In 2015 A&DS celebrated 10 years and following a series of 10 events on 10 key topics a publication of reflections was published at the end on 2015. Throughout 2016 – the Year of Innovation, Architecture and Design – we will -re-publish extracts from the publication on each topic. This extract looks at participation under the heading of Participation – how can people shape a building, place or service?
Ten years ago, there was a certainty about the design agenda and the role of built-environment professionals in changing places. There was a new policy on architecture. Designing Places was published. We had urban regeneration companies, specialist urban design firms, the emergence of charettes and a lot of talk about master planning.
Today, society’s challenges are increasingly complex. We have structural changes: the recession, austerity, the Community Empowerment Act and migration. But we also want more representation and participation in decision-making, informed by local narratives, service needs and making more of what we already have.
Increasingly, the ‘now’ is about the uneasy journey of defining problems and solutions collaboratively, between citizens, politicians and professions. True participation means that the role of the professional in ‘changing places’ is changing.

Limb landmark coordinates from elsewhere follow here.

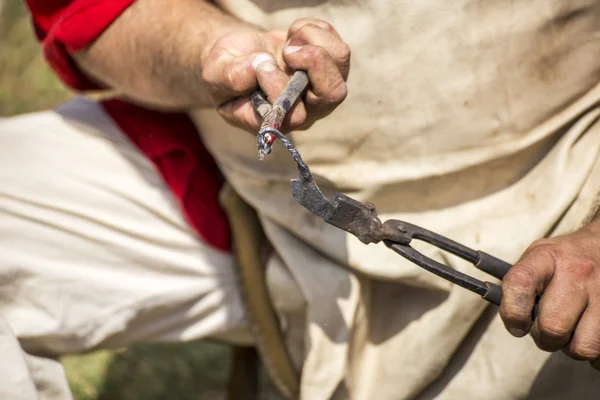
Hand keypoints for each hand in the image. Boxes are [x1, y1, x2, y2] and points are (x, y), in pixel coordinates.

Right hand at [201, 18, 349, 132]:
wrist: (236, 56)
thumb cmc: (225, 73)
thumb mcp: (216, 76)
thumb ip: (232, 77)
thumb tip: (260, 68)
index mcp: (280, 121)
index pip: (297, 114)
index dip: (280, 88)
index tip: (259, 65)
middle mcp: (307, 108)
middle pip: (334, 92)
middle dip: (313, 62)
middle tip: (287, 51)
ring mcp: (321, 83)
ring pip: (340, 60)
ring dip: (312, 40)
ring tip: (288, 42)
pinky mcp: (328, 60)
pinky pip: (333, 38)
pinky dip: (312, 28)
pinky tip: (292, 36)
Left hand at [500, 220, 599, 369]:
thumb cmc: (562, 261)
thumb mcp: (536, 259)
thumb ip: (519, 287)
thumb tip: (513, 324)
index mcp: (546, 257)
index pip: (519, 283)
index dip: (512, 312)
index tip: (516, 324)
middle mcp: (577, 272)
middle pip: (553, 327)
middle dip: (545, 338)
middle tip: (546, 330)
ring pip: (582, 346)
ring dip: (571, 347)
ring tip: (570, 331)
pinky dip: (592, 351)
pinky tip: (587, 333)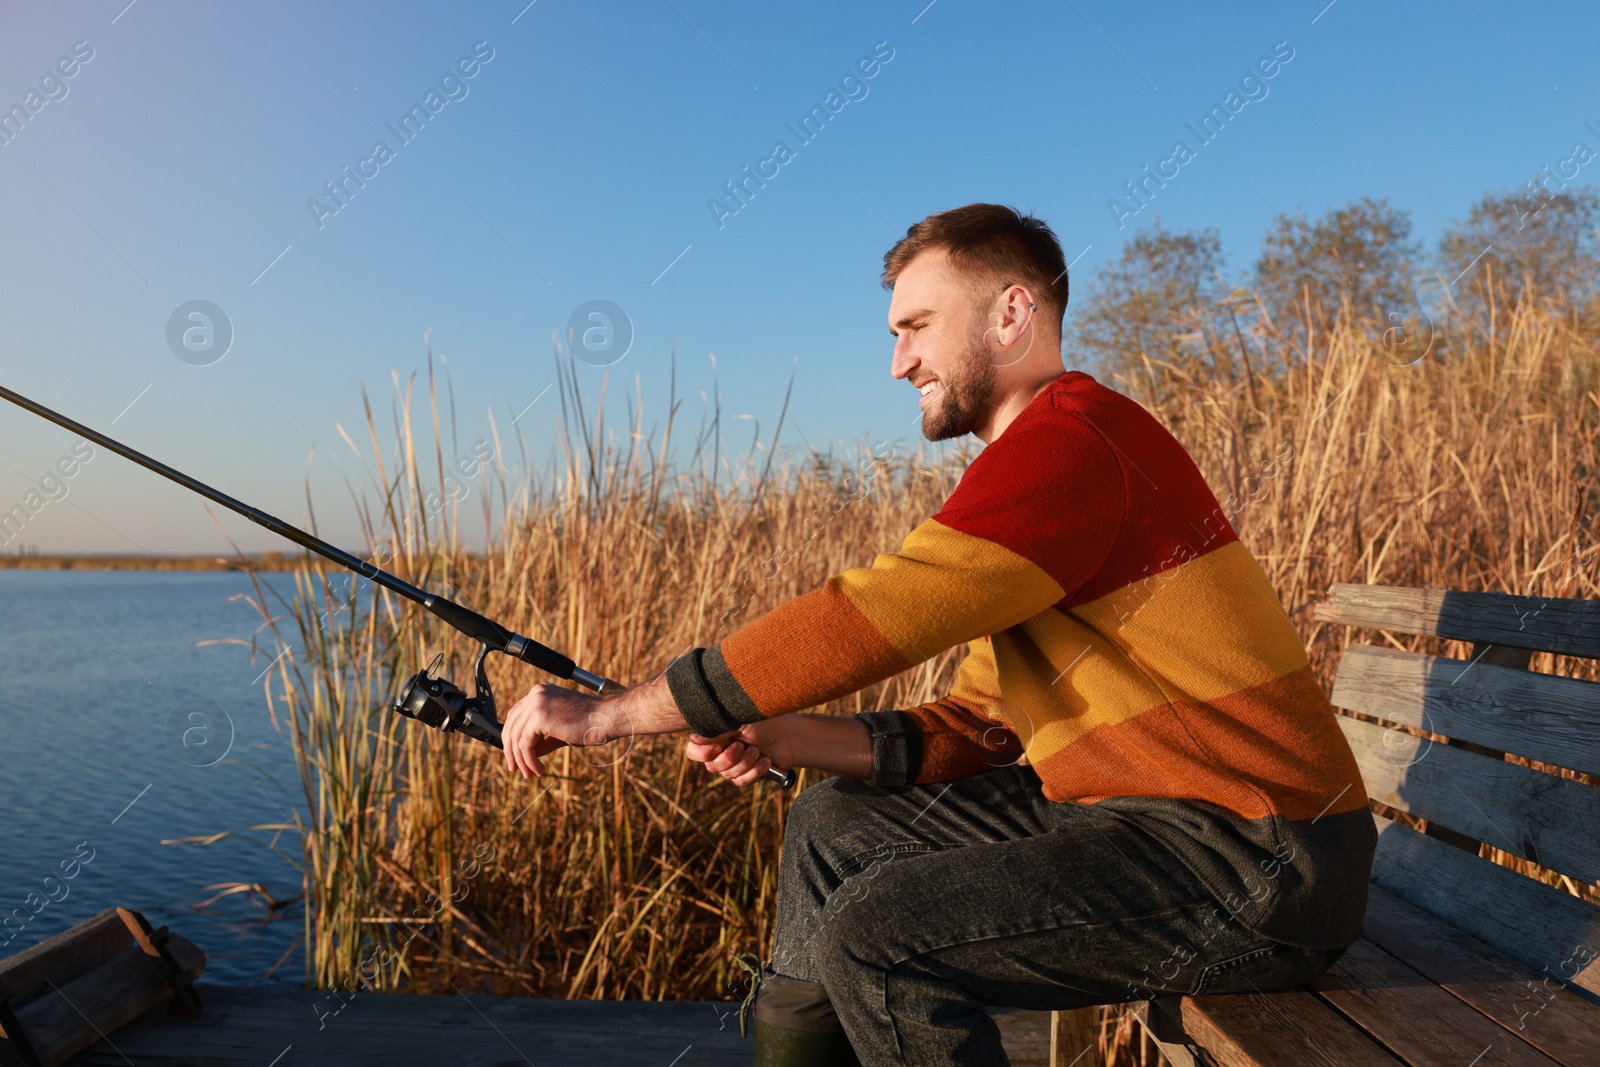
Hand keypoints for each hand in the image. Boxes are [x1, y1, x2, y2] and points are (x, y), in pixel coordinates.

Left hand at [500, 682, 617, 778]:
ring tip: (531, 774)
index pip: (515, 716)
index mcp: (539, 692)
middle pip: (511, 726)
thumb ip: (539, 738)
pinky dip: (530, 760)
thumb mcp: (558, 731)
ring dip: (522, 760)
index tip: (516, 757)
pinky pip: (525, 744)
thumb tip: (520, 754)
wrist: (606, 718)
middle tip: (516, 769)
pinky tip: (539, 769)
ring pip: (516, 738)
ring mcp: (536, 703)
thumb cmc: (589, 723)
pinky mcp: (539, 716)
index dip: (512, 738)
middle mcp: (535, 694)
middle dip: (511, 751)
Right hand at [687, 720, 794, 788]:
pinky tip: (765, 762)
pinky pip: (741, 782)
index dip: (703, 753)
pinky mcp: (745, 776)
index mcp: (713, 736)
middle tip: (743, 745)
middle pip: (712, 766)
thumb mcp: (737, 722)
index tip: (718, 746)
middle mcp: (719, 752)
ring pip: (728, 775)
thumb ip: (715, 730)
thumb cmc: (761, 723)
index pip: (694, 752)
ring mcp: (732, 765)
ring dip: (745, 763)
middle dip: (729, 758)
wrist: (786, 735)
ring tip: (757, 751)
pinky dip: (754, 772)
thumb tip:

Together, we need to address three future challenges:
Trust – We must build a bridge between citizen participation to shape outcomes, and decision-maker collaboration to deliver them.
Purpose – Dealing with large economic crises is about helping governments to change things for the better, faster. Public budget holders need to rethink their way of doing things. What skill sets do we need to reimagine, and are we asking the right questions?
Organisation – Some things need to be planned centrally, like infrastructures and sewers. But we also need spaces for co-creation and doing things differently. Can we move the public sector from direct service provision to platforms for co-delivery? This would channel activism, distribute ideas and openly share knowledge between neighbourhoods. Co-creation is about better and faster, together.
These challenges demand a new approach to professional practice – from control of ideas, to facilitating possibilities. It demands a new form of institution, which is localised, collaborative and system organised, not silo based. It implies a new form of empowered citizen with the capacity to act.
Participation could make placemaking central to the new politics of public space for the next decade. The question is, can we deliver?